--- Task objective ---
Look through the listing below, and wherever a line has the string "elbow", copy it.

--- Dataset entries ---
━━━━━━
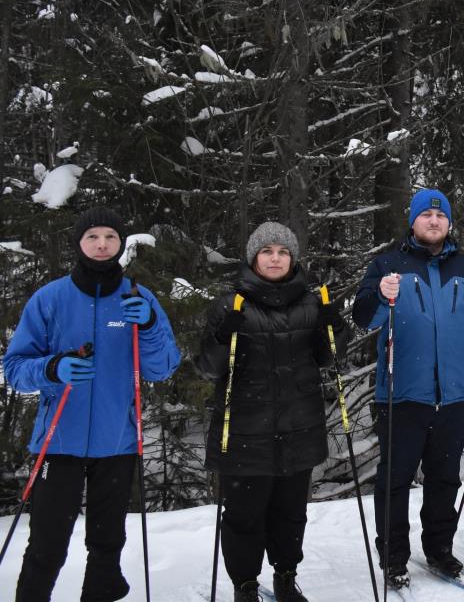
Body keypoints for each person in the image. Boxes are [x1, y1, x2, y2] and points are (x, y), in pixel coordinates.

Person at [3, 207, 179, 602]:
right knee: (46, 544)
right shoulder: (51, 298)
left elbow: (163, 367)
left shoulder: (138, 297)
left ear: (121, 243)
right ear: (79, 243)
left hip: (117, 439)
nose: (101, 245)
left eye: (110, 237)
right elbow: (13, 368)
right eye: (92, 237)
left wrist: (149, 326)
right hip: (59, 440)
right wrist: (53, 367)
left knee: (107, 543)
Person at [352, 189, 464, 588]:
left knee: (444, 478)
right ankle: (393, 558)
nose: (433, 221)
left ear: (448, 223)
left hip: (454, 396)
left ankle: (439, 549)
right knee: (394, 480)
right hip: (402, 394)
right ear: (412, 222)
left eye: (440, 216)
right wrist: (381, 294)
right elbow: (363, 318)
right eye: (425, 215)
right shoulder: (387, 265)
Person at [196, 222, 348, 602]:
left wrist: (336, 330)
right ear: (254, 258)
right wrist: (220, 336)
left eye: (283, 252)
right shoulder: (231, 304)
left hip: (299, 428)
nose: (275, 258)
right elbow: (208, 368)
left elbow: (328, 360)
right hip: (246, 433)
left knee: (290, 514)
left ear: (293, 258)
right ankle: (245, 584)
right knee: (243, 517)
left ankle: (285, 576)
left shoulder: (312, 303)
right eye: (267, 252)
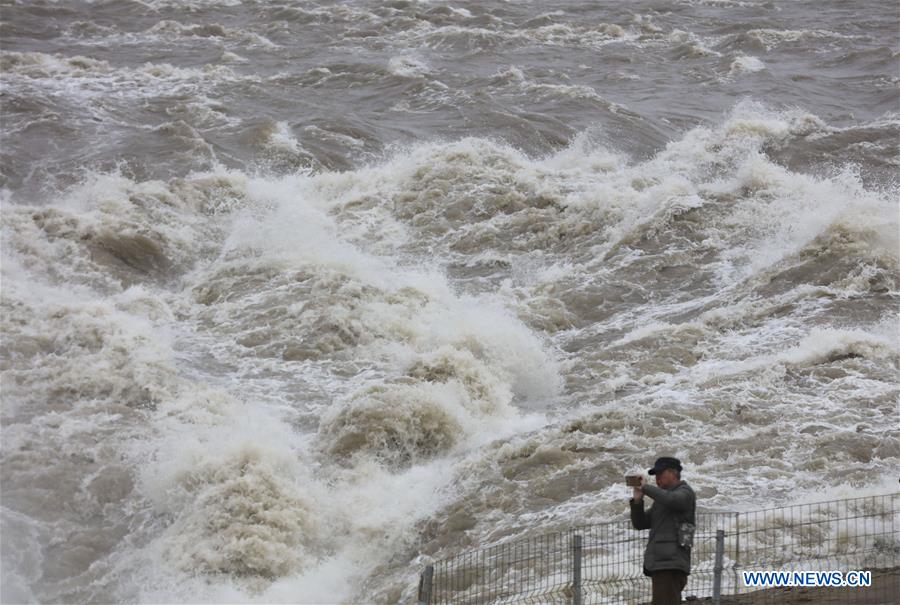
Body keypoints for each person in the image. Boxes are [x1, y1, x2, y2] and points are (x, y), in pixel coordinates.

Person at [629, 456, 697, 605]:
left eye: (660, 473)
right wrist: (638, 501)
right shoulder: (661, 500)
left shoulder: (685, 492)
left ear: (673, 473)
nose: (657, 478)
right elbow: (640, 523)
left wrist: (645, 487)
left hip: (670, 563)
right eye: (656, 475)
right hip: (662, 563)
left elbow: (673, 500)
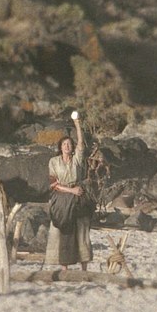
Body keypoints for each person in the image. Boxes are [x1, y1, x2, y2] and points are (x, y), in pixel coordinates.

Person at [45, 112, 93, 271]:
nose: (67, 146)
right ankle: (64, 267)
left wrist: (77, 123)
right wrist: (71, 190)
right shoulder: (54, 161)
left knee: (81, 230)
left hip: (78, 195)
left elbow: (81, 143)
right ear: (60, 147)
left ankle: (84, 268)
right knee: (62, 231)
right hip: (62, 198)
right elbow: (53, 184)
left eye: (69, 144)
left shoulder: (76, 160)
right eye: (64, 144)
━━━━━━
--- Answer section ---
left elbow: (163, 367)
right elbow: (13, 368)
right elbow: (363, 318)
right elbow: (208, 368)
left elbow: (328, 360)
right elbow: (640, 523)
left elbow: (673, 500)
left elbow: (81, 143)
right elbow: (53, 184)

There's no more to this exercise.